Há muitas análises que comparam a gripe espanhola à pandemia do novo coronavírus. Apesar das muitas semelhanças entre os vírus que dizimaram milhares de pessoas em todo o mundo, vale contextualizarmos a relação entre as epidemias e as novas formas de organização social que emergiram. Tal como no passado, vemos hoje parte da população orientada politicamente contra a ciência, contra as universidades, contra as autoridades sanitárias e, por incrível que pareça, até contra as vacinas. Então, devemos recordar o que foi uma medicina pré-moderna e sua superação.
Imaginemos
uma cidade em que os mercados são as próprias ruas, com alimentos e produtos
expostos pelas calçadas, dificultando o trânsito de pessoas. O mau cheiro por
onde passamos, com rios poluídos se confundindo com o odor de lixos e animais.
Bairros construídos de forma desordenada formando quase um labirinto de becos,
misérias e precariedade. Pois bem, não estamos falando do Rio de Janeiro, mas
de Londres ou Paris entre o fim da Idade Média e a consolidação de suas áreas
urbanas.
A
existência de pobreza, tal como a sujeira e os esgotos, passou a ser um
problema com as epidemias, em especial com a propagação da cólera no século XIX.

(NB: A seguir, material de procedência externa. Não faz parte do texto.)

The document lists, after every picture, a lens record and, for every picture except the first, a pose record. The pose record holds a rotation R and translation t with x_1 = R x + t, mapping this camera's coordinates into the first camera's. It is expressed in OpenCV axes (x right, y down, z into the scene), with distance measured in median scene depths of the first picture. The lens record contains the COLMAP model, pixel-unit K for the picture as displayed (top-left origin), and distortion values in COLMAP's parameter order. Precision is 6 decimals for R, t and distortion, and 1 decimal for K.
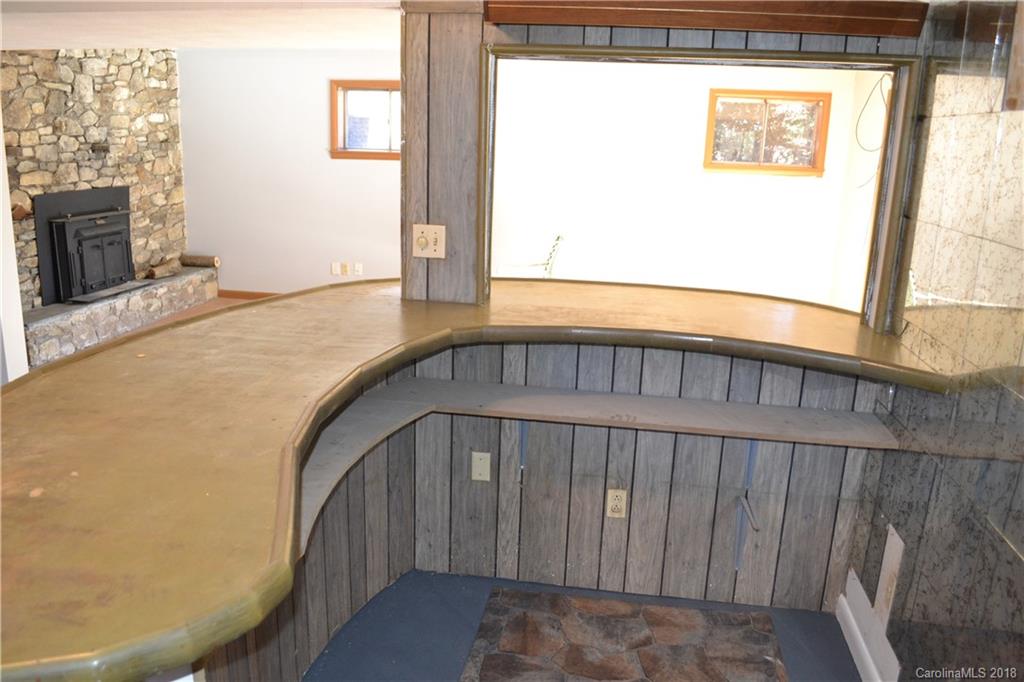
lens RADIAL K [[816.6, 0, 501.5], [0, 816.6, 343.2], [0, 0, 1]] dist [-0.095066, 0.037988]
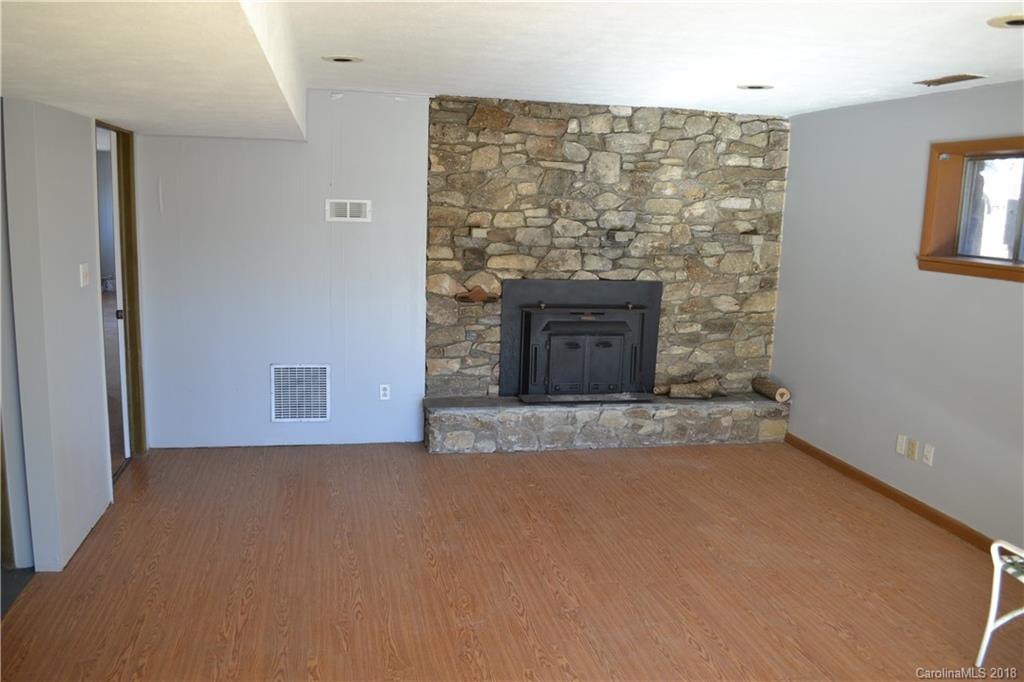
lens RADIAL K [[816.6, 0, 501.5], [0, 816.6, 343.2], [0, 0, 1]] dist [-0.095066, 0.037988]
pose [[0.361701, 0.138557, -0.921940, 0.278898], [-0.251878, 0.966643, 0.046457, -0.139693], [0.897624, 0.215413, 0.384536, 0.566464]]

Daí o nascimento do medo em torno da articulação entre os riscos econômicos,
sanitários e políticos. Como demonstra Michel Foucault, em “Microfísica do Poder”,
nesse cenário caótico a medicina se desenvolve com as transformações das
estruturas urbanas, tanto para responder à necessidade de controlar os pobres
quanto para evitar as doenças e as epidemias. Era necessário disciplinar os
corpos nesses amontoados humanos, assim como contabilizar os óbitos, padronizar
a prática médica, organizar os cemitérios, cuidar e tratar os esgotos e as
águas. Enfim, emergem duas noções importantes: a salubridade e a higiene
pública.
Um
símbolo dessa mudança paradigmática é a diferença do tratamento entre a lepra e
a peste. Seguindo uma lógica pré-moderna, quando um leproso era descoberto ele
era expulso do convívio, colocado para fora dos muros da cidade. De outro lado,
para responder à peste, em vez de expulsar, utilizou-se o poder político da
medicina para segregar e distribuir os indivíduos, individualizá-los e
vigiá-los. Dessa forma, foi possível entender como a doença evoluía, realizar
um registro controlado de cada caso, inspecionar o território e as casas.
O
medo dos pobres, das revoltas e das epidemias fez surgir, na Inglaterra, os
sistemas de health service e health officers (1875). Procurava-se realizar o
controle de vacinação, organização e registro de epidemias e a localização/destruição
de lugares insalubres. Esse mesmo sistema que surge na Inglaterra no século XIX
foi a inspiração para a criação do SUS, no Brasil, em 1988. O sistema inglês
está entrando em seu terceiro século de existência, enquanto o SUS está
completando apenas três décadas. Para o enfrentamento da atual pandemia temos
como fator positivo, mesmo que em suas fases iniciais de estruturação, o maior
sistema público de saúde pública do mundo.
Há
uma semelhança com o sistema inglês em suas origens, que é o enfrentamento de
grupos de natureza política/religiosa e messiânica que defendem o direito das
pessoas de não passarem pela medicina oficial, o direito de se curar e morrer
como quiserem. Uma espécie de liberalismo, como se a responsabilidade pública
pudesse ser diluída em responsabilidades individuais, como se não houvesse uma
relação entre a miséria e a opulência. Por isso, uma das lutas mais importantes
que travamos hoje é a da memória, tanto daqueles que perdemos na pandemia,
quanto das conquistas civilizatórias.